O RETRATO DE DORIAN GRAY
Bárbara Helena
 
 

Abriu caminho no corredor apinhado, cheirando a gordura. Diante da porta, mais curiosos.

Mulheres muito pintadas, enfiadas em roupões floridos e gastos, alguns indivíduos de sexo duvidoso, cabelos curtos e maquiagem pesada, longas unhas pontiagudas, olheiras roxas, segurando crianças magras. Dentro, uns poucos homens de aparência desleixada e uma mulher.

- Por aqui, doutor

Falava com a mistura de respeito e receio que inspira a palavra policia.

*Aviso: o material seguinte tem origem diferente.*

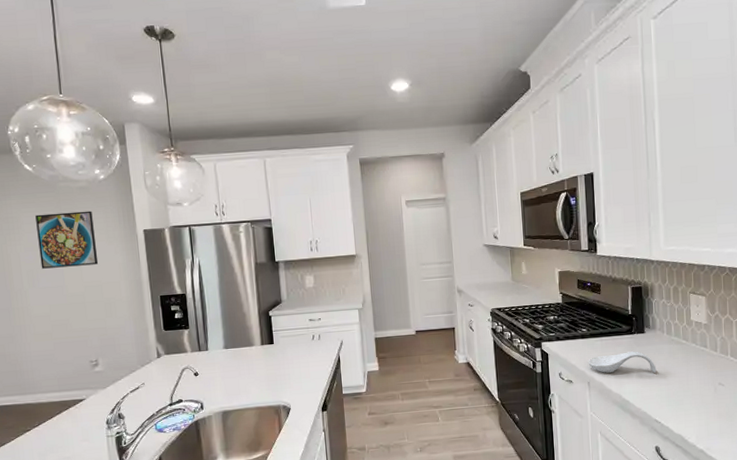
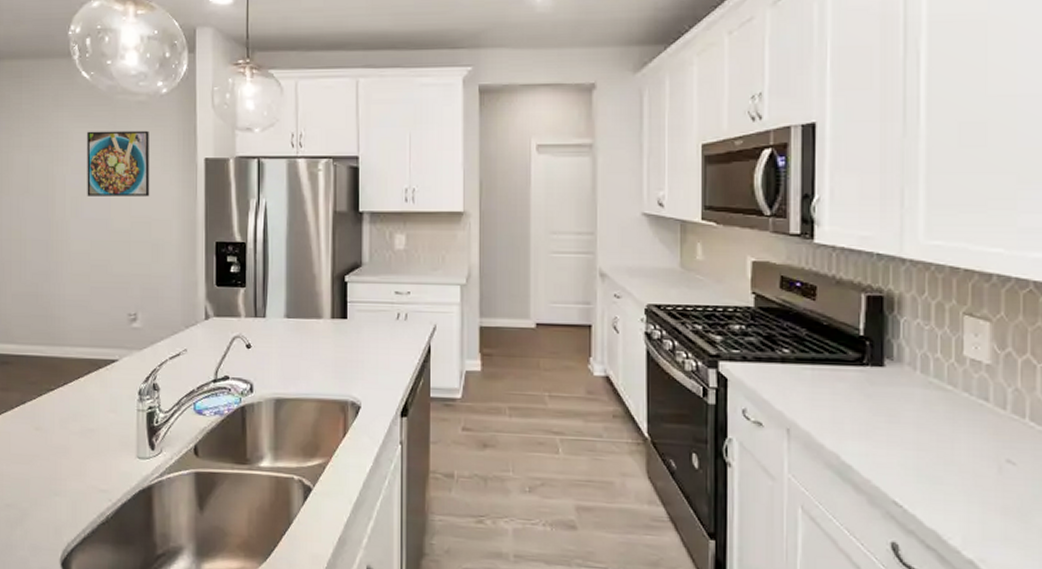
spoon rest: present [588,351,657,373] -> none [789,391,900,429]

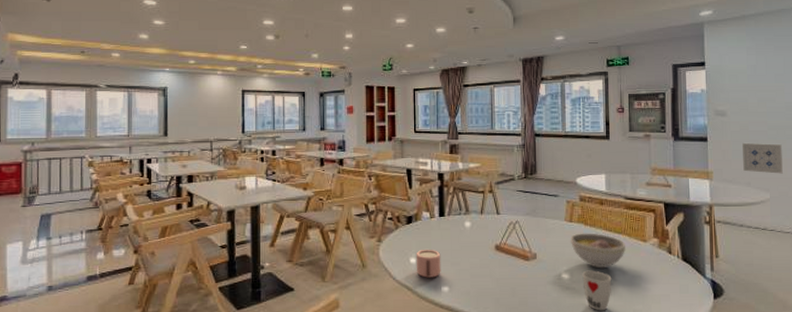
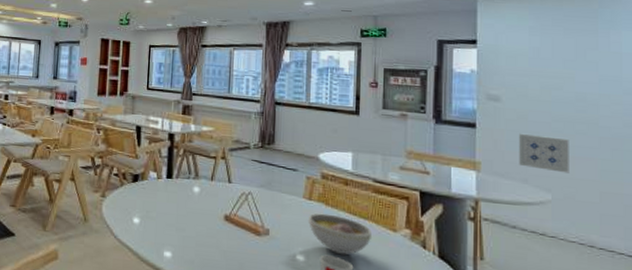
mug: present [416,250,441,278] -> none [138,210,166,241]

Os homens evitaram seu olhar, culpados em suspensão.

- Eu sou vizinha do Dorian, o dono do apartamento, estranhei não ter vindo tomar café como fazia todas as manhãs, chamei o porteiro (mostrou um dos homens) arrombamos a porta e achamos... - sua voz quebrou ligeiramente... o corpo.

Apontou para o quarto, sem coragem de voltar lá. Realmente, não era uma cena agradável. Sangue por todo lado e no centro um homem caído de costas, olhos azuis arregalados, tórax perfurado. O instrumento, ainda ensangüentado, estava em sua mão direita, uma espátula afiada. Mandou o fotógrafo registrar tudo e examinou o aposento, enquanto os peritos faziam seu serviço.

Pelo que soubera, tanto a porta do apartamento, como a do quarto estavam trancadas por dentro. Mais um crime daqueles bons para ler e péssimos de resolver. Ninguém conhecia o morto. O dono do apartamento, uma bicha inglesa, um tal Dorian Gray, estava desaparecido. Seria ele o assassino? Suicídio daquela maneira selvagem parecia pouco provável. Mas e as portas trancadas por dentro?

-Onde ele está?

A mulher o olhou sem expressão

- O tal Dorian onde está?

- Não sei, doutor, juro - parecia temer que a acusasse de esconder o homem no bolso - Sumiu desde ontem, eu expliquei pro senhor... ele vinha sempre...

- Tudo bem... deixa pra lá. A gente acha ele. E o outro quarto?

- Ele mantinha trancado e continua assim, o senhor quer que ajude a arrombar?

O porteiro apareceu, feliz de poder mostrar boa-vontade.

A porta derrubada revelou seu segredo: uma espécie de altar, de veludo vermelho, e sobre ele um quadro, o retrato pintado de um homem belíssimo, muito jovem, louro, olhar inocente e sedutor.

- É o Dorian, doutor, mas nunca tinha visto este quadro antes, ele não permitia que a gente entrasse aqui, nem pra limpar.

- Parece muito com o outro, o velho... o morto - sua voz vinha de séculos atrás, o eco da porta de um túmulo ao se fechar.

- Agora que o senhor falou.. parece mesmo.. será pai dele? Que coisa...

Disfarçou, respirou fundo e abrindo caminho à força de ombradas e palavrões, chegou até o corredor.

Vinte anos se passaram, mas o olhar de luxúria era exatamente o mesmo do retrato. Era ele, outra vez ele, o belíssimo Tadzio, que conhecera num baile de máscaras, o jovem que o ferira desesperadamente, seu único e verdadeiro amor. Pessoas falavam ao redor, a perícia, os vizinhos, mas estava longe. Muito além da piedade ou do castigo. Ouvindo Mahler em Veneza.